Le fédéralisme pour protéger la diversité culturelle et politique
Les différences culturelles qui ont évolué au cours de l’histoire et qui subsistent soulignent à quel point le fédéralisme (et sa fonction visant à protéger les minorités) est ou devrait être important pour la Suisse aujourd’hui. Une idée qui a sombré dans l’oubli à la suite de l’agitation médiatique et politique autour de la réforme de l’AVS. A la suite de cette votation marquée par le Röstigraben, il vaut la peine de rappeler cette fonction qui a déjà fait ses preuves.
Le fédéralisme remplit principalement deux fonctions : une fonction statique et une fonction dynamique. La composante dynamique renvoie au fédéralisme en tant que laboratoire : les cantons et les communes garantissent une concurrence des idées, et les solutions ayant fait leurs preuves peuvent être reprises par autrui. Les critiques estiment toutefois que cette dynamique crée des disparités qui dérangent. Pourtant, les différentes conceptions et préférences des citoyens soulignent les atouts du fédéralisme, même si l’on remet en question ses effets dynamiques. Au lieu de se plaindre de la dominance germanophone et du fossé ville-campagne, il faudrait à nouveau encourager le fédéralisme pour que toutes les régions du pays puissent se développer de manière autonome et proche des citoyens. L’objectif est également de prendre en compte les différences culturelles à long terme.

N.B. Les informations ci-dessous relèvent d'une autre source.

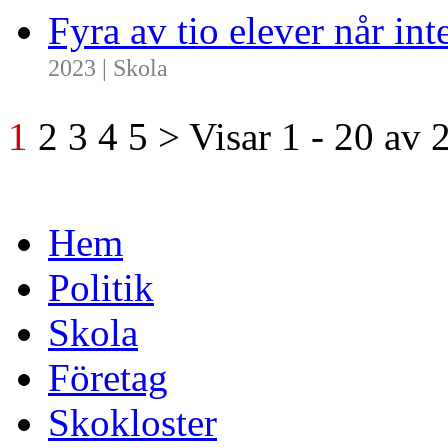
Fyra av tio elever når i
2023 | Skola
1
2
3
4
5
>
Visar
1 - 20
av
Hem
Politik
Skola
Företag
Skokloster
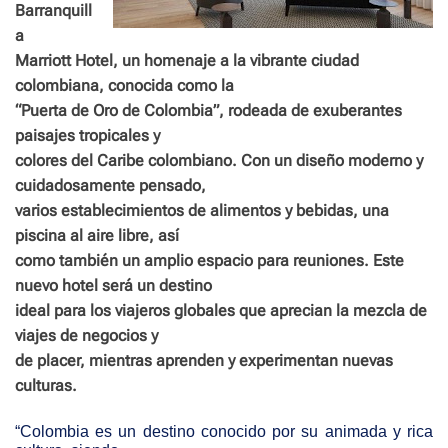
Barranquill
a
Marriott Hotel, un homenaje a la vibrante ciudad
colombiana, conocida como la
“Puerta de Oro de Colombia”, rodeada de exuberantes
paisajes tropicales y
colores del Caribe colombiano. Con un diseño moderno y
cuidadosamente pensado,
varios establecimientos de alimentos y bebidas, una
piscina al aire libre, así
como también un amplio espacio para reuniones. Este
nuevo hotel será un destino
ideal para los viajeros globales que aprecian la mezcla de
viajes de negocios y
de placer, mientras aprenden y experimentan nuevas
culturas.
“Colombia es un destino conocido por su animada y rica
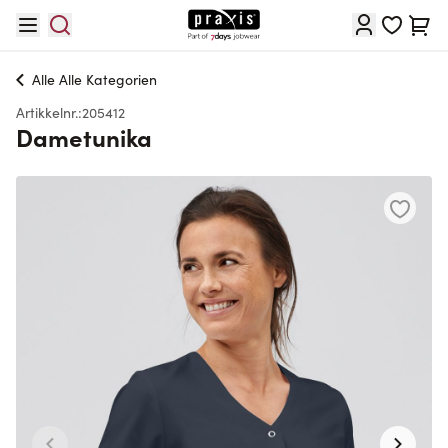
Hopp til innhold
Cart
Alle
Alle Kategorien
Artikkelnr.:
205412
Dametunika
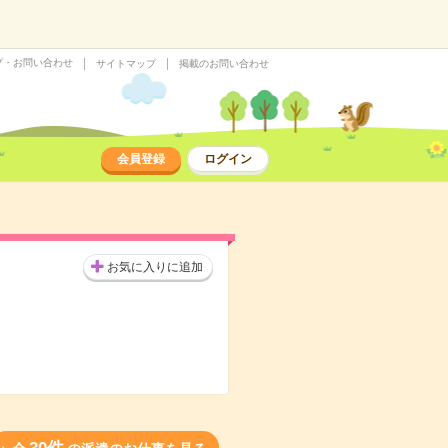
プ・お問い合わせ
サイトマップ
掲載のお問い合わせ
会員登録
ログイン
お気に入りに追加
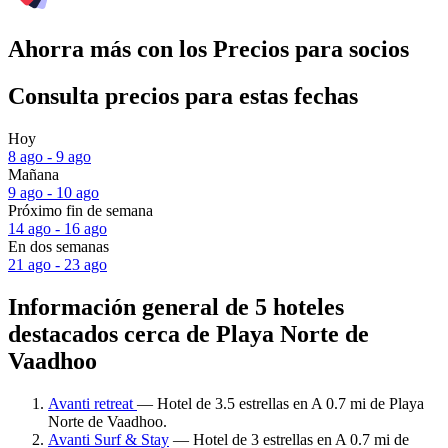
Ahorra más con los Precios para socios
Consulta precios para estas fechas
Hoy
8 ago - 9 ago
Mañana
9 ago - 10 ago
Próximo fin de semana
14 ago - 16 ago
En dos semanas
21 ago - 23 ago
Información general de 5 hoteles
destacados cerca de Playa Norte de
Vaadhoo
Avanti retreat
— Hotel de 3.5 estrellas en A 0.7 mi de Playa
Norte de Vaadhoo.
Avanti Surf & Stay
— Hotel de 3 estrellas en A 0.7 mi de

Il est clair que les cantons romands ne pourront pas fixer eux-mêmes l’âge légal de la retraite de sitôt. Toutefois, de nombreux autres domaines, surtout en matière de politique sociale, relèvent de leur compétence. Un exemple récent : la hausse des primes d’assurance maladie et l’inflation qui incitent à l’activisme politique. Personne n’empêche les cantons de sortir le porte-monnaie pour soulager les ménages. Toutefois, une motion visant à augmenter d’un milliard de francs supplémentaire la contribution de la Confédération aux réductions de primes (pour l’instant limitée dans le temps) a récemment obtenu une majorité au Conseil national. Or, c’est précisément ce genre de décision politique qui favorise le centralisme insidieux. Toujours est-il que le Conseil des Etats n’a pas encore tout à fait approuvé cette motion. Il l’a envoyée à la commission compétente pour un examen plus approfondi.
Dans un entretien accordé à la NZZ, le président du Centre, Gerhard Pfister, a rappelé, à juste titre, que la Berne fédérale devait faire de la politique pour l’ensemble du pays. Dans un Etat fédéral comme la Suisse, la politique ne se fait pas uniquement à Berne fédérale, mais dans chaque canton. Malheureusement, ce principe passe trop souvent à la trappe.